On a morning last week at a Mennonite-owned pizzeria, a Mennonite couple told a waitress that their 16-year-old son’s recent bout of measles was minor. “It was a rough couple of days, but nothing worse than a flu,” the father, Peter, said.
In an interview, the couple said they view childhood vaccination as tantamount to Russian roulette because of the risk of side effects. They spoke on the condition that their last names not be published because, they said, local Mennonites have been harassed and ostracized since the outbreak began.
The couple said those who choose not to vaccinate children are unfairly vilified. They said they protected the community by keeping their son and his older siblings home after he tested positive for measles.
“Some people have it really bad but most people don’t, just like with the vaccine,” said Mary, the mother. “Where there is risk, there should be choice.”
Experts say the choice not to immunize has consequences for the community, even when people experience mild illness and isolate once sick. People infected with measles can transmit the virus four days before the rash appears. Infants are too young to be vaccinated.
Still, some here believe the vaccines themselves are responsible for the rapid spread of the virus. They repeated false claims from anti-vaccine activists outside Texas who blamed free vaccine clinics launched in the early days of the outbreak for accelerating infections.
They have seized on a handful of measles cases in vaccinated patients (five out of 146, with vaccination status unknown for 62, according to state data) to argue that the unvaccinated are not to blame. But epidemiologists say it’s not surprising that occasional infections will occur among vaccinated people when an outbreak is rapidly growing.
Ben Edwards, a physician in Lubbock who treats some patients in Seminole, including a family with measles, recently released an episode of his podcast about the outbreak, in which he described mass infection as “God’s version of measles immunization.”
Edwards said the ideal treatment for measles is not all that dissimilar from other infectious diseases.
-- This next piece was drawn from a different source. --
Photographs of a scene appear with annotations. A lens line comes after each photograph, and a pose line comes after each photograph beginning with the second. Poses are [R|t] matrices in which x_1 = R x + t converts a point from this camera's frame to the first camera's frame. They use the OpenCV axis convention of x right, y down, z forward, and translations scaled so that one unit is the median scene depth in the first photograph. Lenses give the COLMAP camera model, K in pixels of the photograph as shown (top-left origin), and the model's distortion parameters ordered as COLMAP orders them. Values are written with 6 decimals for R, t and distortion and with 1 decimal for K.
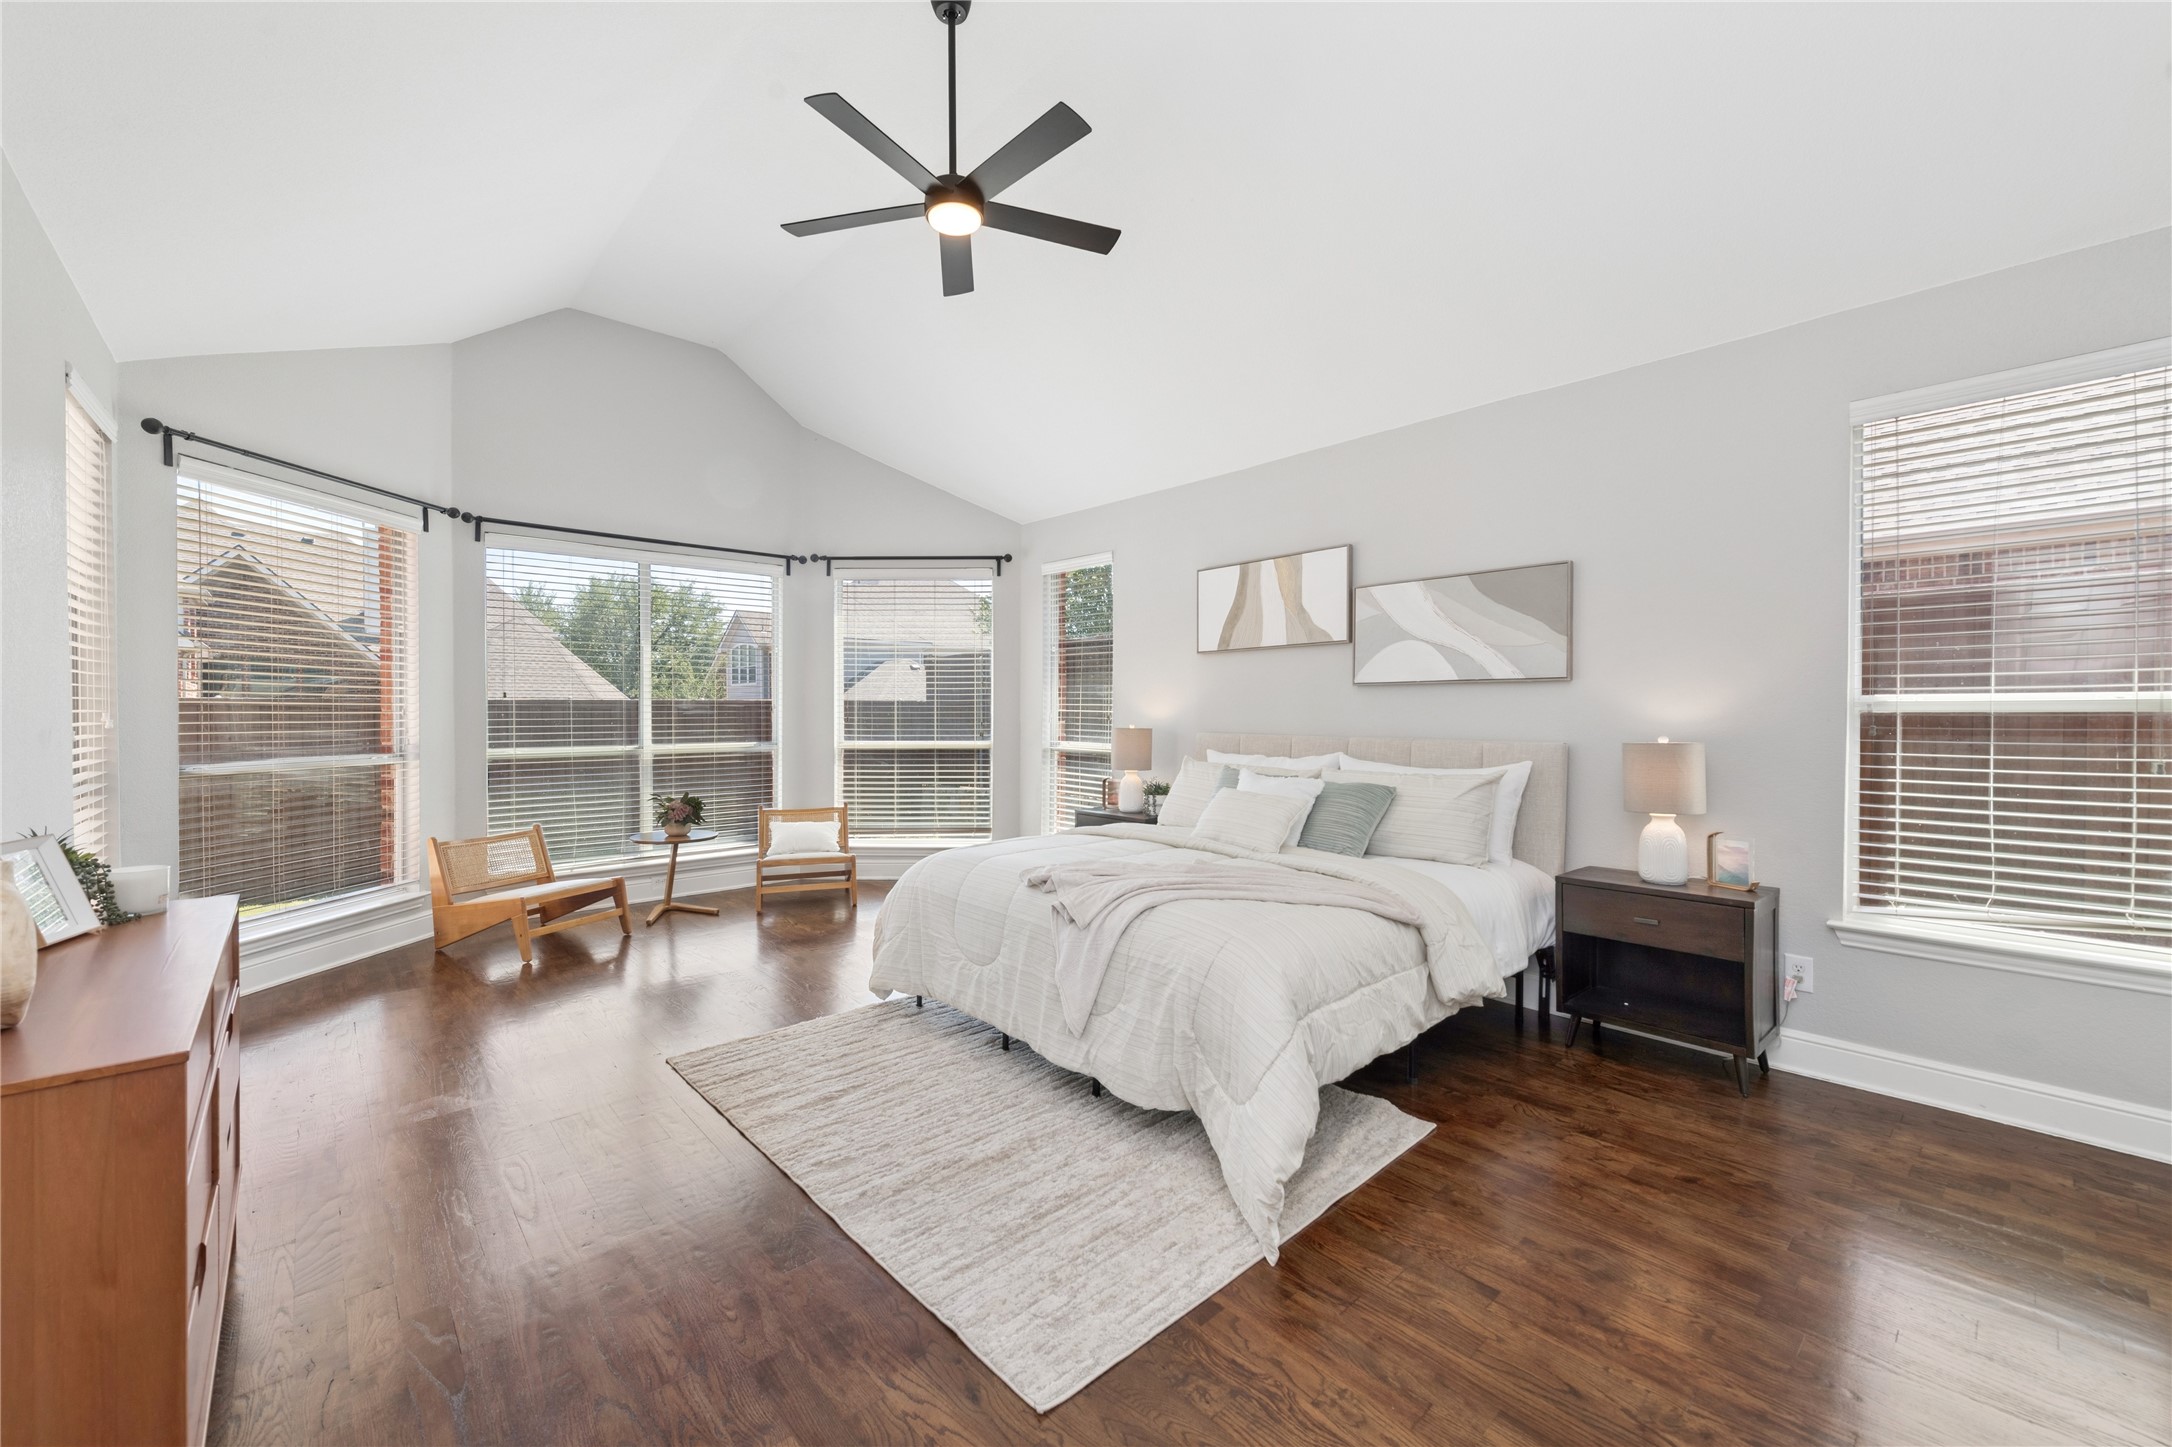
lens RADIAL K [[854.7, 0, 1094.6], [0, 854.7, 712.2], [0, 0, 1]] dist [0.008167, -0.000893]
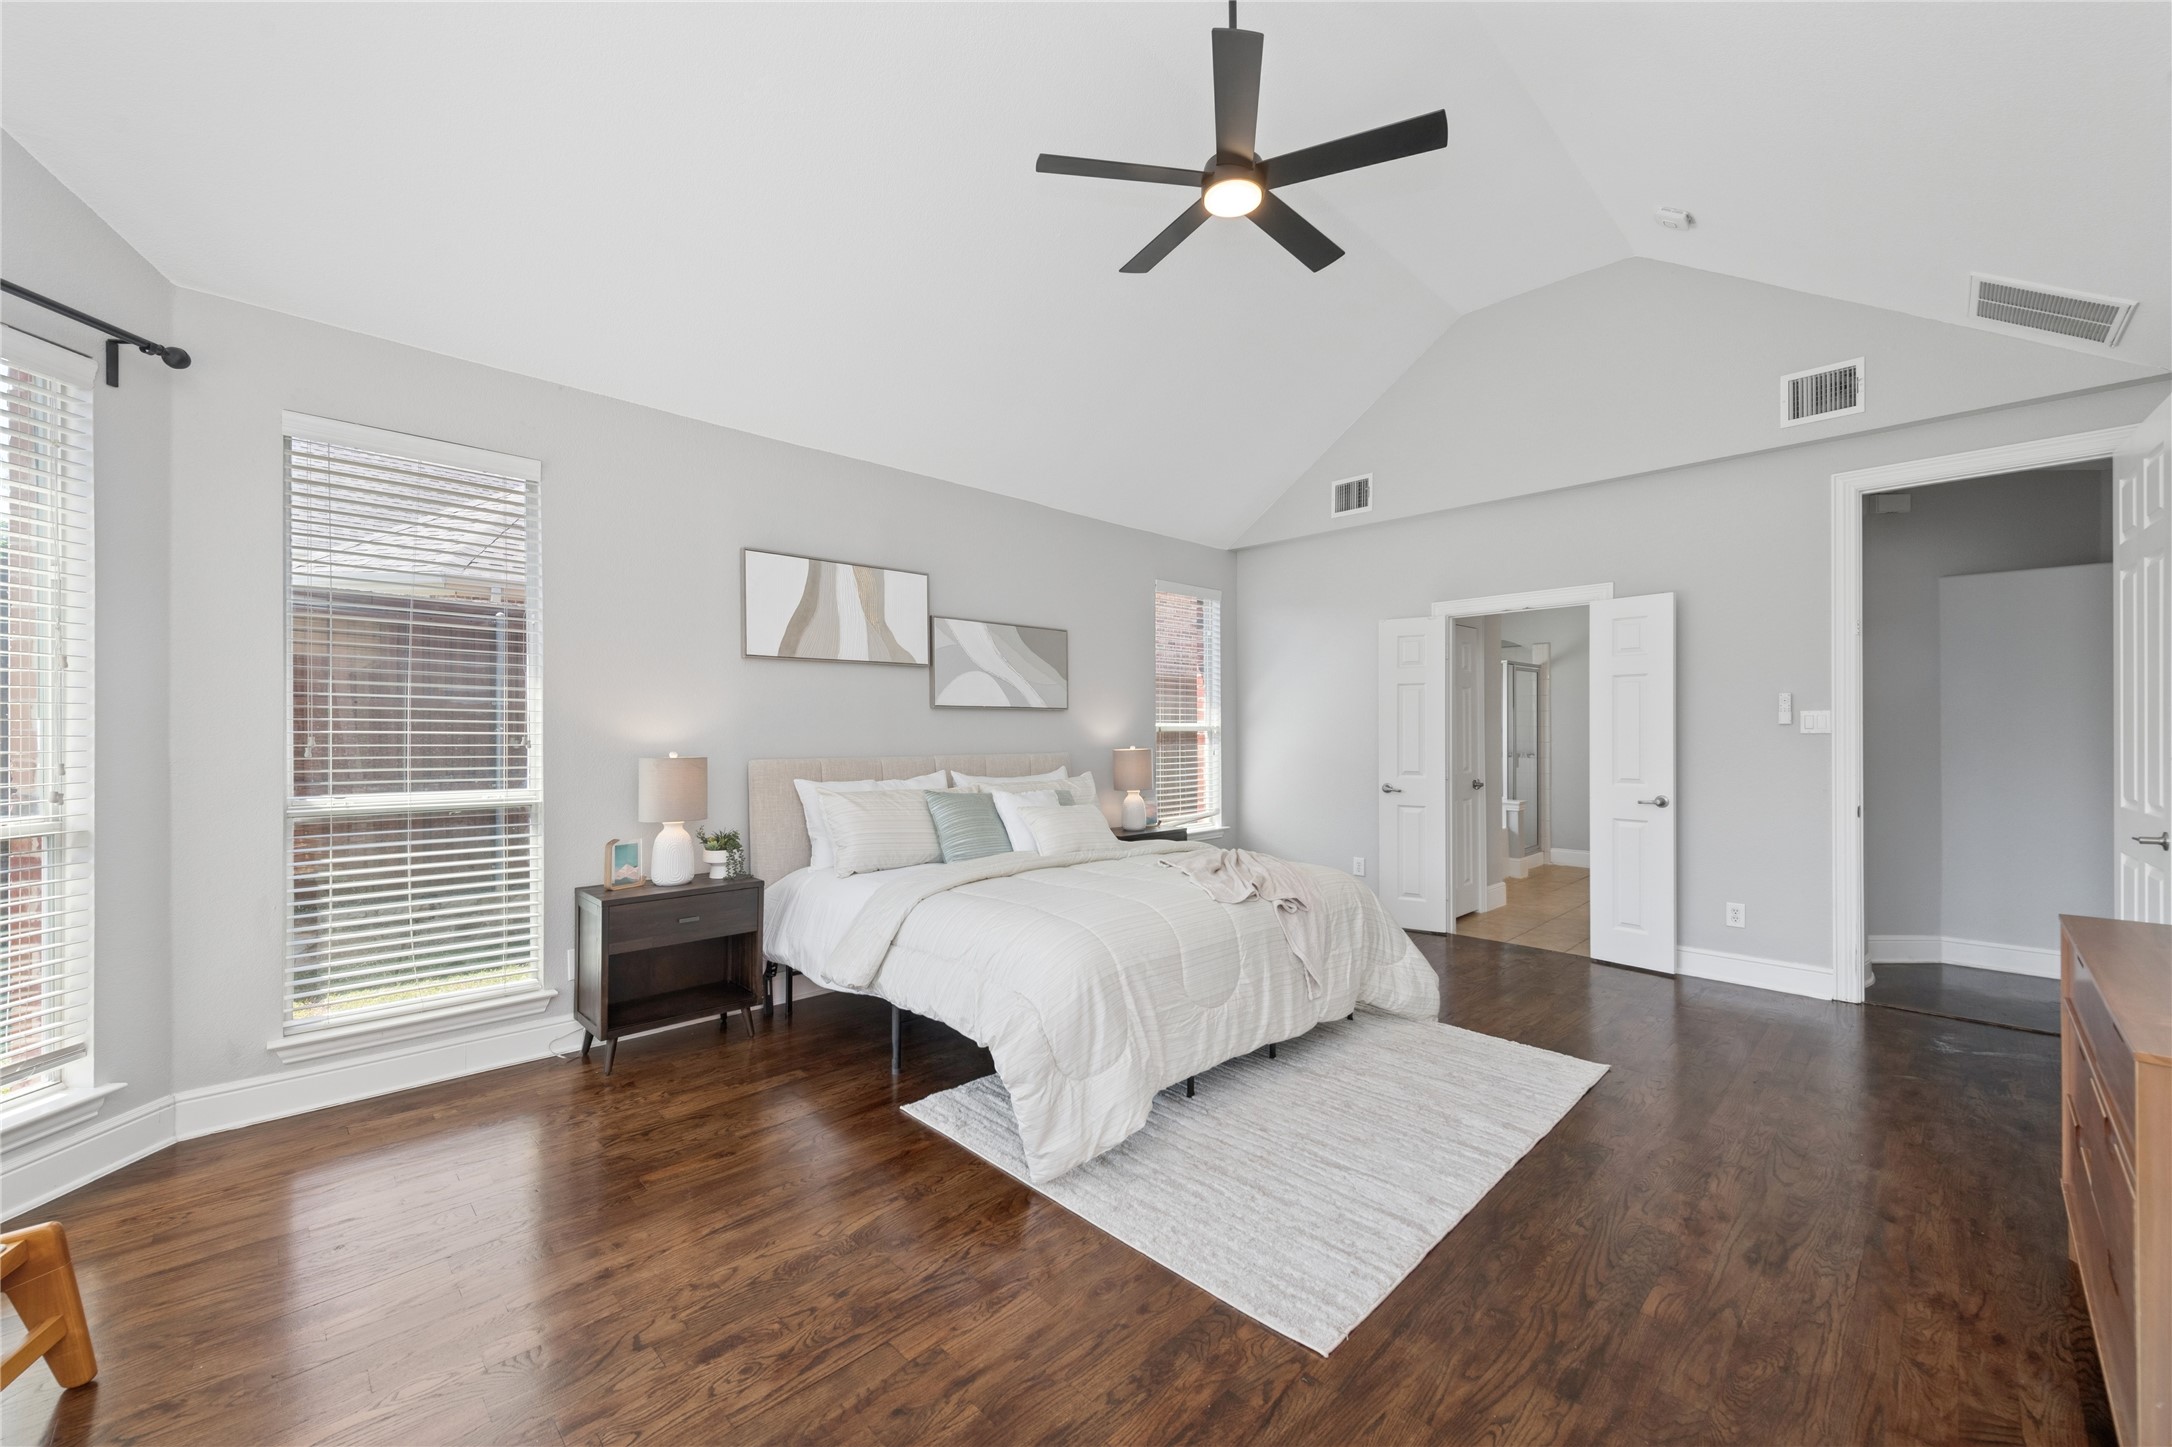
lens RADIAL K [[854.7, 0, 1084.9], [0, 854.7, 725.8], [0, 0, 1]] dist [0.008167, -0.000893]
pose [[-0.022304, 0.002780, 0.999747, -0.686961], [-0.000224, 0.999996, -0.002786, -0.005390], [-0.999751, -0.000286, -0.022303, 0.749972]]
His advice for patients is to undergo a “mitochondrial tune-up” to strengthen their immune response.
“Go get a green juice, or just drink some water with a pinch of sea salt and go sit outside and listen to a bird chirp,” Edwards said. “It sounds crazy, but it’s the basics. It’s what our ancestors knew.”
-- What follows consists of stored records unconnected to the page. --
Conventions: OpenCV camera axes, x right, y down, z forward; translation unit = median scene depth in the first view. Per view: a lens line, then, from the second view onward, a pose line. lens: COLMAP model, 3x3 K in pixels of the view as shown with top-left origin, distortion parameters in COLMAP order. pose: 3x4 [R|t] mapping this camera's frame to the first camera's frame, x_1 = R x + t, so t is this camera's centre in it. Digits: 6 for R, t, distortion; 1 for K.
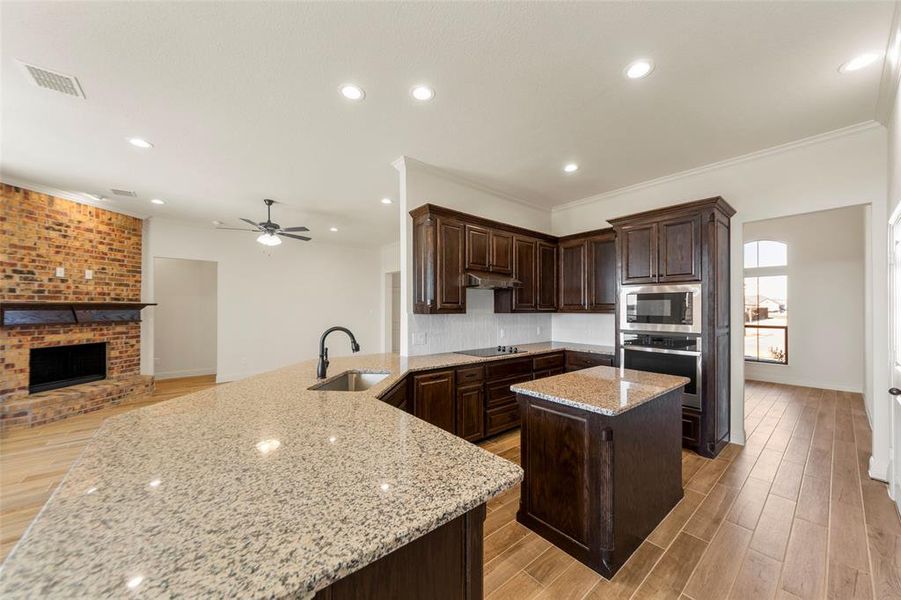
lens RADIAL K [[323.7, 0, 453.8], [0, 323.7, 306.7], [0, 0, 1]] dist [-0.009369, 0.003698]
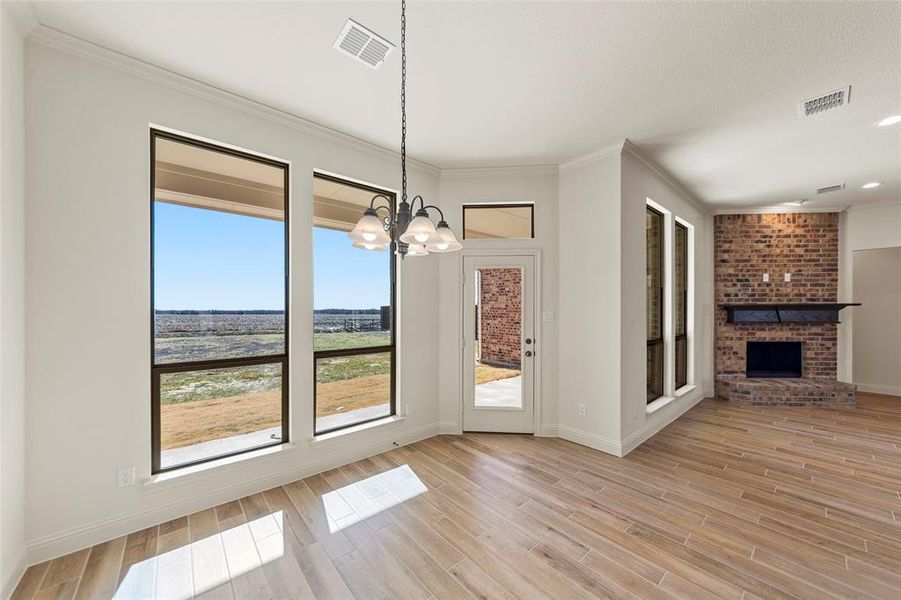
lens RADIAL K [[323.7, 0, 452.7], [0, 323.7, 309.5], [0, 0, 1]] dist [-0.009369, 0.003698]
pose [[0.016187, 0.000153, -0.999869, -0.081791], [0.005398, 0.999985, 0.000240, 0.000622], [0.999854, -0.005401, 0.016186, -0.146822]]
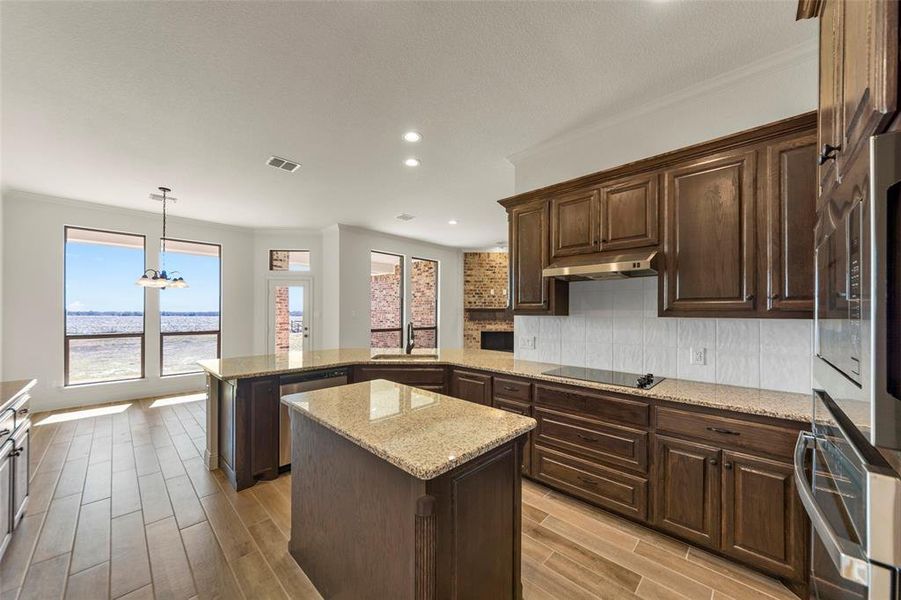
lens RADIAL K [[323.7, 0, 454.0], [0, 323.7, 312.5], [0, 0, 1]] dist [-0.009369, 0.003698]
pose [[0.124103, 0.001012, -0.992269, 0.626044], [0.001397, 0.999998, 0.001195, 0.009234], [0.992268, -0.001535, 0.124101, 0.540205]]
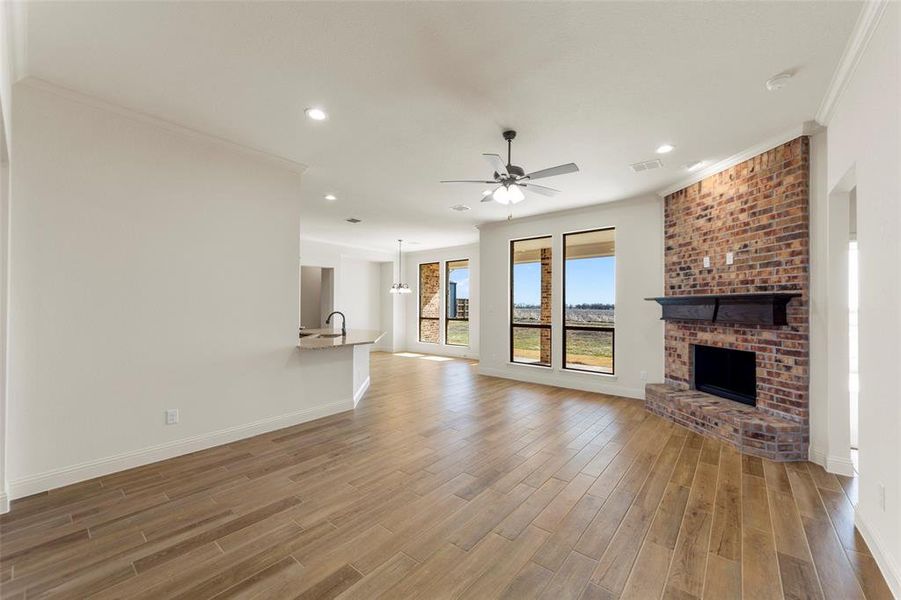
lens RADIAL K [[350.2, 0, 453.0], [0, 350.2, 303.8], [0, 0, 1]] dist [-0.007109, 0.002418]
pose [[-0.983015, -0.005044, -0.183458, -0.361991], [-0.002936, 0.999927, -0.011760, 0.020222], [0.183504, -0.011021, -0.982957, 1.804718]]
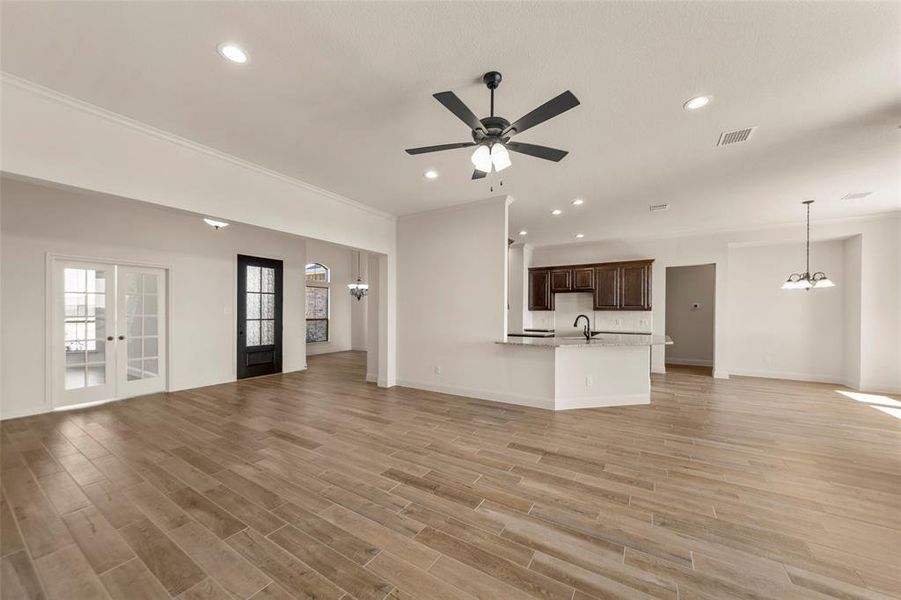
lens RADIAL K [[323.7, 0, 451.8], [0, 323.7, 308.4], [0, 0, 1]] dist [-0.009369, 0.003698]
pose [[-0.313119, 0.003149, 0.949709, -1.110617], [-0.009423, 0.999935, -0.006423, 0.024442], [-0.949667, -0.010960, -0.313069, 1.313835]]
His views stand in stark contrast with the pleas of those on the front lines of the outbreak to get vaccinated. All 20 confirmed measles patients treated at Covenant Children’s Hospital in Lubbock were unvaccinated, officials said.
Summer Davies, a pediatric hospitalist, has cared for about half of them, including the one who died.
“This is a disease they didn’t have to get if they had adequate vaccination or if we had adequate herd immunity,” Davies said. “Knowing there was a way to prevent it is the heartbreaking part.”